Discover features from one or more videos.

Each video is converted into representative frames and, optionally, an audio transcript. The resulting multimodal payload is sent to the provider and the raw response is written to JSON.

Parameters:

  • videos_or_folder

    (str | List[str]) –

    A single video path, a folder containing videos, or a list of video file paths.

  • prompt

    (str, default: image_discovery_prompt ) –

    Prompt passed through to the provider.

  • provider

    (Optional[OpenAIProvider], default: None ) –

    Optional provider instance implementing image_features and, when use_audio=True, optionally transcribe_audio.

  • as_set

    (bool, default: True ) –

    When True, all extracted frames are analyzed together to produce one shared schema. When False, all extracted frames are pooled together and analyzed individually, so the returned list has one entry per extracted frame rather than one entry per source video.

  • num_frames

    (int, default: 5 ) –

    Target number of key frames to extract per video before downsampling across the batch.

  • output_dir

    (str | Path, default: 'outputs' ) –

    Directory where the JSON artifact should be written.

  • output_filename

    (Optional[str], default: None ) –

    Custom filename for the saved artifact. Defaults to discovered_video_features.json.

  • use_audio

    (bool, default: True ) –

    Whether to extract an audio track and include a transcript as extra context when the provider supports transcription.

  • max_videos_to_sample

    (int, default: 5 ) –

    Upper bound on how many videos are sampled from a folder input to control cost and payload size. When a folder contains more than this many videos, a subset is sampled before frame extraction.

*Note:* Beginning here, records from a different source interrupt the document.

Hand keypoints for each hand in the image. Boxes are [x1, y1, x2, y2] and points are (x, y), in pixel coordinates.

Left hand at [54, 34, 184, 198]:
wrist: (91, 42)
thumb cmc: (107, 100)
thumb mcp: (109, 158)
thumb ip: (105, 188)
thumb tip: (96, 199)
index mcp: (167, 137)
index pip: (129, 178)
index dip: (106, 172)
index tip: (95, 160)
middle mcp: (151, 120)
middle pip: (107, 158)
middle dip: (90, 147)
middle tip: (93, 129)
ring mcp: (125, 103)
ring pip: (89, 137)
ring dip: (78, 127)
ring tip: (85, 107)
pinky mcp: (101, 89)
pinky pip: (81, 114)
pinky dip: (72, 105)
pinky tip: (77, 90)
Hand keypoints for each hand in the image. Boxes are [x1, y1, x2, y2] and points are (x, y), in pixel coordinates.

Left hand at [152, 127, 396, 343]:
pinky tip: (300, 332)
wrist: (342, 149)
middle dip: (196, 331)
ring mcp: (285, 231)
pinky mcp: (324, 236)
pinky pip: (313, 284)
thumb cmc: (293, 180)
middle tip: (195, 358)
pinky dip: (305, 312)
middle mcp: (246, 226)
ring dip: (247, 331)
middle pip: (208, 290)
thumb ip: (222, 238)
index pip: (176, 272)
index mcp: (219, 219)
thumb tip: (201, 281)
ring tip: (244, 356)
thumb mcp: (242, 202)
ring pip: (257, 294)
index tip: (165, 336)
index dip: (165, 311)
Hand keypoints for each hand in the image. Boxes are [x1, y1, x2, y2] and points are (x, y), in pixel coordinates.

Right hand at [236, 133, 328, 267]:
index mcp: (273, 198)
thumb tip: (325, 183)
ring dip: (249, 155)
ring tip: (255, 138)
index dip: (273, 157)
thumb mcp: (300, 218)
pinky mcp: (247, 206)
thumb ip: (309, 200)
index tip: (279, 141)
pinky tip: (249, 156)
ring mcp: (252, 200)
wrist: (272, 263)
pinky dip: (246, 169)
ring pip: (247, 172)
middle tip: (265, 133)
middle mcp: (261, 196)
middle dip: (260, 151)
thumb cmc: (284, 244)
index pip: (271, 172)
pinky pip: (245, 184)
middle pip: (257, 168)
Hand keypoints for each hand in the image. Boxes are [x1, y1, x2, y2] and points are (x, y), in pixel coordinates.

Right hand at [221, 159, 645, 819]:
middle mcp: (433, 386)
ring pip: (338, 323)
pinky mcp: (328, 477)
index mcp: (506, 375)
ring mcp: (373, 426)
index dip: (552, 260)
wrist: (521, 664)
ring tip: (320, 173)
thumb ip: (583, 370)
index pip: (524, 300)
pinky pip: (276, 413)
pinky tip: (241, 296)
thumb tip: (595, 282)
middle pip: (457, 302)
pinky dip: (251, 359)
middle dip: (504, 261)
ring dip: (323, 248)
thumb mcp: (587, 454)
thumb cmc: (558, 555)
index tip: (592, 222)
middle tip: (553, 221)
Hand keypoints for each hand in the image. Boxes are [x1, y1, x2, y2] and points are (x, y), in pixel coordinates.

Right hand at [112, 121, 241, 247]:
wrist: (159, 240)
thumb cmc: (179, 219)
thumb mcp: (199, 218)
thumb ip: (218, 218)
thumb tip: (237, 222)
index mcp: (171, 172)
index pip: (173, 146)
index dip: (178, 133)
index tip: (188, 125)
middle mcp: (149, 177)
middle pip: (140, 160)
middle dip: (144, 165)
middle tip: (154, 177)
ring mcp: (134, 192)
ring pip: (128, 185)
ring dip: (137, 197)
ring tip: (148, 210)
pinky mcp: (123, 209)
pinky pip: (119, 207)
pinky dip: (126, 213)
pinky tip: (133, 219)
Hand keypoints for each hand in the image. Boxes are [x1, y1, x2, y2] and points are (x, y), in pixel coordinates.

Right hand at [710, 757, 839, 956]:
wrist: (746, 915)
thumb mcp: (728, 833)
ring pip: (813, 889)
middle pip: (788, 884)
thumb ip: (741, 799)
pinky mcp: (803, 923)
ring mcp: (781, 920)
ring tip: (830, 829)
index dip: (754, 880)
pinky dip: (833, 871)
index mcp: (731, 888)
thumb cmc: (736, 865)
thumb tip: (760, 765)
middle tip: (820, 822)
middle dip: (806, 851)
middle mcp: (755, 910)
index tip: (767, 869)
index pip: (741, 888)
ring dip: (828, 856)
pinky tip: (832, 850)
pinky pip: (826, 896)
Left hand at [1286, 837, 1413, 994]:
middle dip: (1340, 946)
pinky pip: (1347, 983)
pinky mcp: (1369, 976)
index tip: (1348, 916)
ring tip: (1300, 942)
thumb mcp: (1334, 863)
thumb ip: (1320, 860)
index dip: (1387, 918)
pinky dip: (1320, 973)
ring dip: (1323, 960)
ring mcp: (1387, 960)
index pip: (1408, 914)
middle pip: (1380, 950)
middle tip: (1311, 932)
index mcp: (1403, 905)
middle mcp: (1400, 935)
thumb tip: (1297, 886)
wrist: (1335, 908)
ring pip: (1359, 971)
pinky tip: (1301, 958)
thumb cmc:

  • max_total_frames_payload

    (int, default: 15 ) –

    Upper bound on the total number of frames sent to the provider across the batch.

  • random_seed

    (Optional[int], default: None ) –

    Optional seed used when folder inputs need to sample a subset of videos. Pass a value here to make the sampled subset reproducible across runs.

Returns:

  • DiscoveryResult

    A single discovery payload in joint mode or a list of payloads in

  • DiscoveryResult

    pooled per-frame mode.

Raises:

  • FileNotFoundError

    If the input path is missing or a folder contains no supported video files.

  • ValueError

    If no frames can be extracted from the provided videos.